The PSA organised the roundtable on December 22, 2026, in collaboration with the iSPIRT Foundation and the Centre for Responsible AI at IIT Madras. Ajay Kumar Sood, Principal Scientific Adviser to the Government of India, chaired the session. The event also served as an official pre-summit engagement for the India AI Impact Summit 2026.
Senior policymakers, technologists, legal experts, and industry leaders joined the discussions. Participants included Dr. Preeti Banzal, Adviser and Scientist ‘G’ in the Office of the PSA, Kavita Bhatia, Scientist ‘G’ and Group Coordinator at the Ministry of Electronics and Information Technology, Hari Subramanian of the iSPIRT Foundation, and Prof. Balaraman Ravindran, Head of the Centre for Responsible AI at IIT Madras. Academics and startup leaders from across the AI ecosystem also took part.
To set the context, Dr. Banzal outlined India’s approach to techno-legal AI regulation. She emphasised practical implementation, sustained capacity building, and global cooperation. According to her, India must present clear and workable pathways that balance innovation with accountability.
AI governance roundtable focuses on privacy and accountability
In his keynote address, Prof. Sood said India stood ready to adopt a techno-legal approach to AI governance. He stressed the need to embed legal and regulatory principles directly into AI systems. Such integration, he said, would ensure accountability, transparency, data privacy, and cybersecurity by design. He urged participants to explore all viable models for building a strong governance framework.
Meanwhile, co-moderators Hari Subramanian and Prof. Ravindran highlighted key technical and policy challenges. These included data protection, leakage risks, differential privacy, accuracy, and system throughput. They also flagged trade-offs between privacy safeguards and performance. At the same time, they stressed equity, data sovereignty, and broader economic and strategic concerns.

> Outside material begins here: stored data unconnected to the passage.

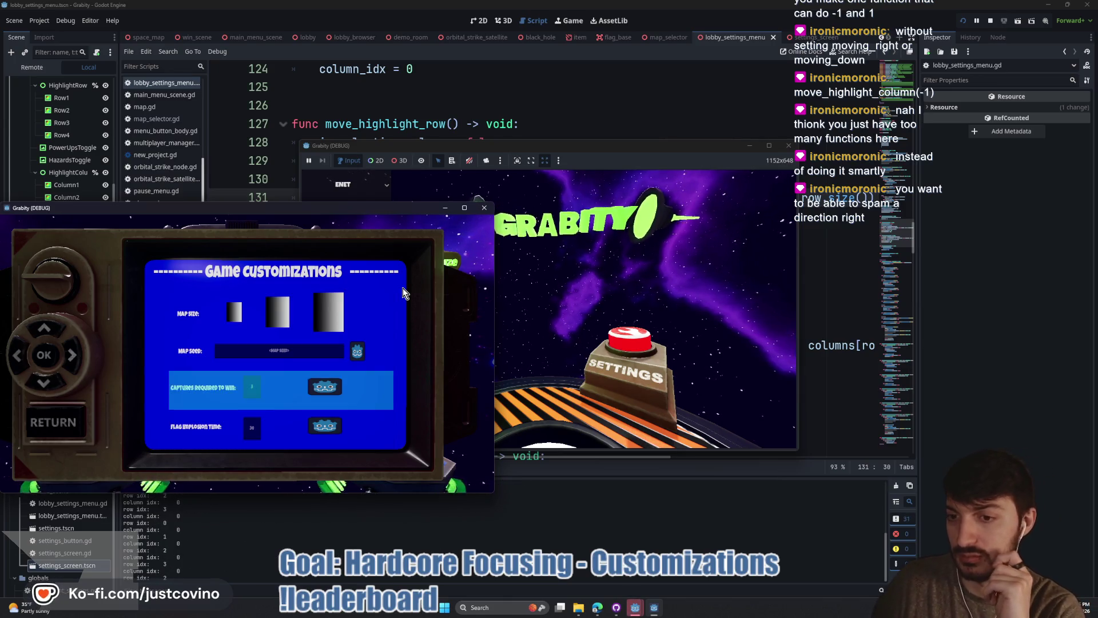
pyautogui.press('Up')
pyautogui.press('Up')
pyautogui.press('Up')
pyautogui.press('Up')
pyautogui.press('Up')
pyautogui.press('Up')
pyautogui.press('Up')
pyautogui.press('Up')
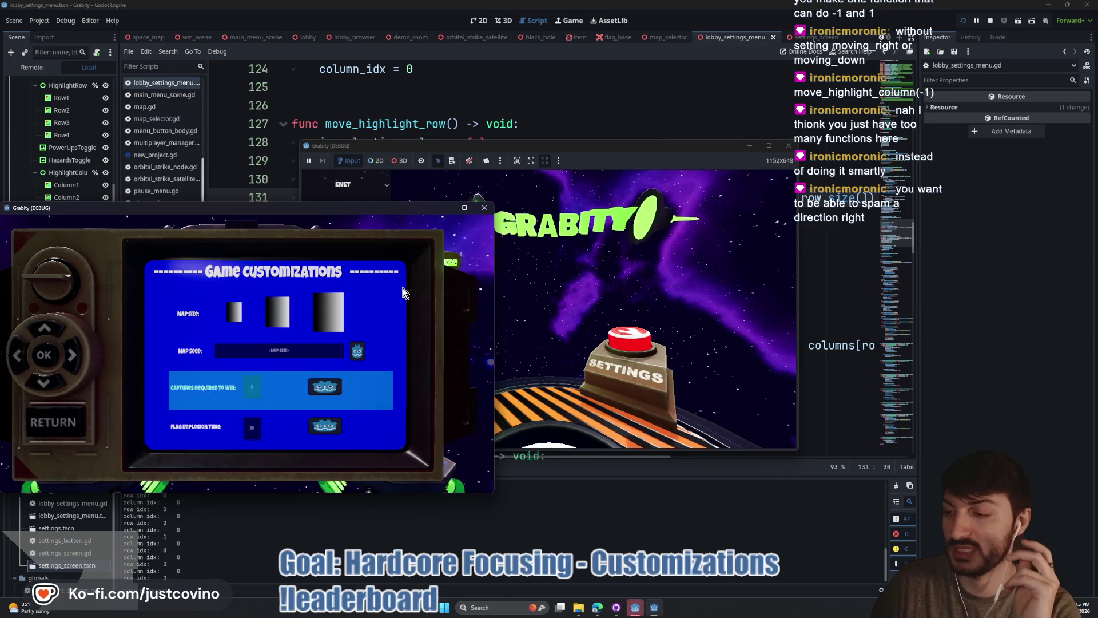
pyautogui.press('Up')
pyautogui.press('Up')
pyautogui.press('Up')
pyautogui.press('Up')
pyautogui.press('Up')
pyautogui.press('Up')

Experts further discussed the need for strong consent and privacy mechanisms across AI training, inference, and deployment. The deliberations covered alignment with the DEPA framework, compliance-by-design architectures, and regulatory responses to non-deterministic AI systems. Participants also examined AI-generated content and related copyright issues. They noted that model robustness must align with technical and socio-economic realities to keep solutions practical for users.
Concluding the session, Dr. Banzal said the insights would feed into the Safe and Trusted AI Chakra of the India AI Impact Summit 2026. She added that the Office of the PSA would publish an explanatory white paper on techno-legal AI governance based on the roundtable’s recommendations.